In this environment, flesh of wake-ups becomes tempered like steel, all leathery callus. No need for safety goggles, helmets, outerwear. Air swims with free silica and lead dust. Soluble cutting oils contain nitrosamines, which are carcinogenic. There’s sulfuric acid, mercury, chlorinated solvents, potassium cyanide, xylene, carbon monoxide, infrared radiation, nickel carbonyl, toxic plaster, ethyl silicate. In this atmosphere, hexamethylenetetramine decomposes to formaldehyde. We can receive thermal burns from spattered pours. If molten metal slops on floor, heat will vaporize water in cement, causing steam explosion. Sharp objects. Falling and crushing hazards. I do not know these things. I read them, on warnings for supers, who are normal humans. I can still read.
I can read control number on forehead of wake-up working next to me. 730823. Used to be black man, half his head gone, replaced by a mannequin blank – half his number is printed on plastic, half tattooed on flesh. A tear falls from his single eye and makes a white path through black soot. When I weep, my tears leave black trails on white skin. My number is 550713.
Children work here. Ex-kids. Not suicides. Others, who damned sure didn’t kill themselves. Victims of others. I think supers are lying about program for wake-ups.

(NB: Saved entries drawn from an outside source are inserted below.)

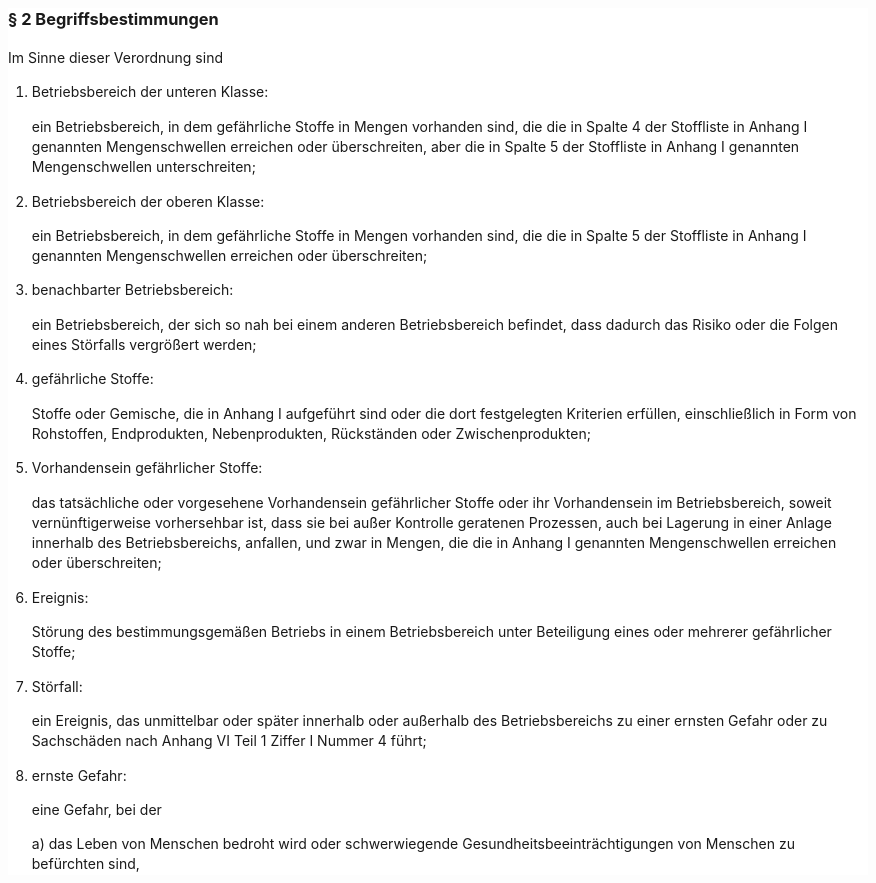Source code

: ### § 2 Begriffsbestimmungen

Im Sinne dieser Verordnung sind

1.  Betriebsbereich der unteren Klasse:

    ein Betriebsbereich, in dem gefährliche Stoffe in Mengen vorhanden
    sind, die die in Spalte 4 der Stoffliste in Anhang I genannten
    Mengenschwellen erreichen oder überschreiten, aber die in Spalte 5 der
    Stoffliste in Anhang I genannten Mengenschwellen unterschreiten;


2.  Betriebsbereich der oberen Klasse:

    ein Betriebsbereich, in dem gefährliche Stoffe in Mengen vorhanden
    sind, die die in Spalte 5 der Stoffliste in Anhang I genannten
    Mengenschwellen erreichen oder überschreiten;


3.  benachbarter Betriebsbereich:

    ein Betriebsbereich, der sich so nah bei einem anderen Betriebsbereich
    befindet, dass dadurch das Risiko oder die Folgen eines Störfalls
    vergrößert werden;


4.  gefährliche Stoffe:

    Stoffe oder Gemische, die in Anhang I aufgeführt sind oder die dort
    festgelegten Kriterien erfüllen, einschließlich in Form von
    Rohstoffen, Endprodukten, Nebenprodukten, Rückständen oder
    Zwischenprodukten;


5.  Vorhandensein gefährlicher Stoffe:

    das tatsächliche oder vorgesehene Vorhandensein gefährlicher Stoffe
    oder ihr Vorhandensein im Betriebsbereich, soweit vernünftigerweise
    vorhersehbar ist, dass sie bei außer Kontrolle geratenen Prozessen,
    auch bei Lagerung in einer Anlage innerhalb des Betriebsbereichs,
    anfallen, und zwar in Mengen, die die in Anhang I genannten
    Mengenschwellen erreichen oder überschreiten;


6.  Ereignis:

    Störung des bestimmungsgemäßen Betriebs in einem Betriebsbereich unter
    Beteiligung eines oder mehrerer gefährlicher Stoffe;


7.  Störfall:

    ein Ereignis, das unmittelbar oder später innerhalb oder außerhalb des
    Betriebsbereichs zu einer ernsten Gefahr oder zu Sachschäden nach
    Anhang VI Teil 1 Ziffer I Nummer 4 führt;


8.  ernste Gefahr:

    eine Gefahr, bei der

    a)  das Leben von Menschen bedroht wird oder schwerwiegende
        Gesundheitsbeeinträchtigungen von Menschen zu befürchten sind,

We cannot feel sparks of forge, though they hit us and sizzle.
I think: We are not supposed to be abk to read, or feel, or cry, or remember. But I do.
And if I do, big vat of steel below might be crucible not of rebirth, but of re-death. I am special case. Exception. Maybe exceptional enough to will my foot closer to edge. Drop isn’t far.
Very odd, to submerge in metal hot enough to instantly vaporize my eyes . . . and feel nothing. Hot solar light and shock of obliteration.
Then a voice, saying, “Welcome to Phase Three debriefing, Number 550713.”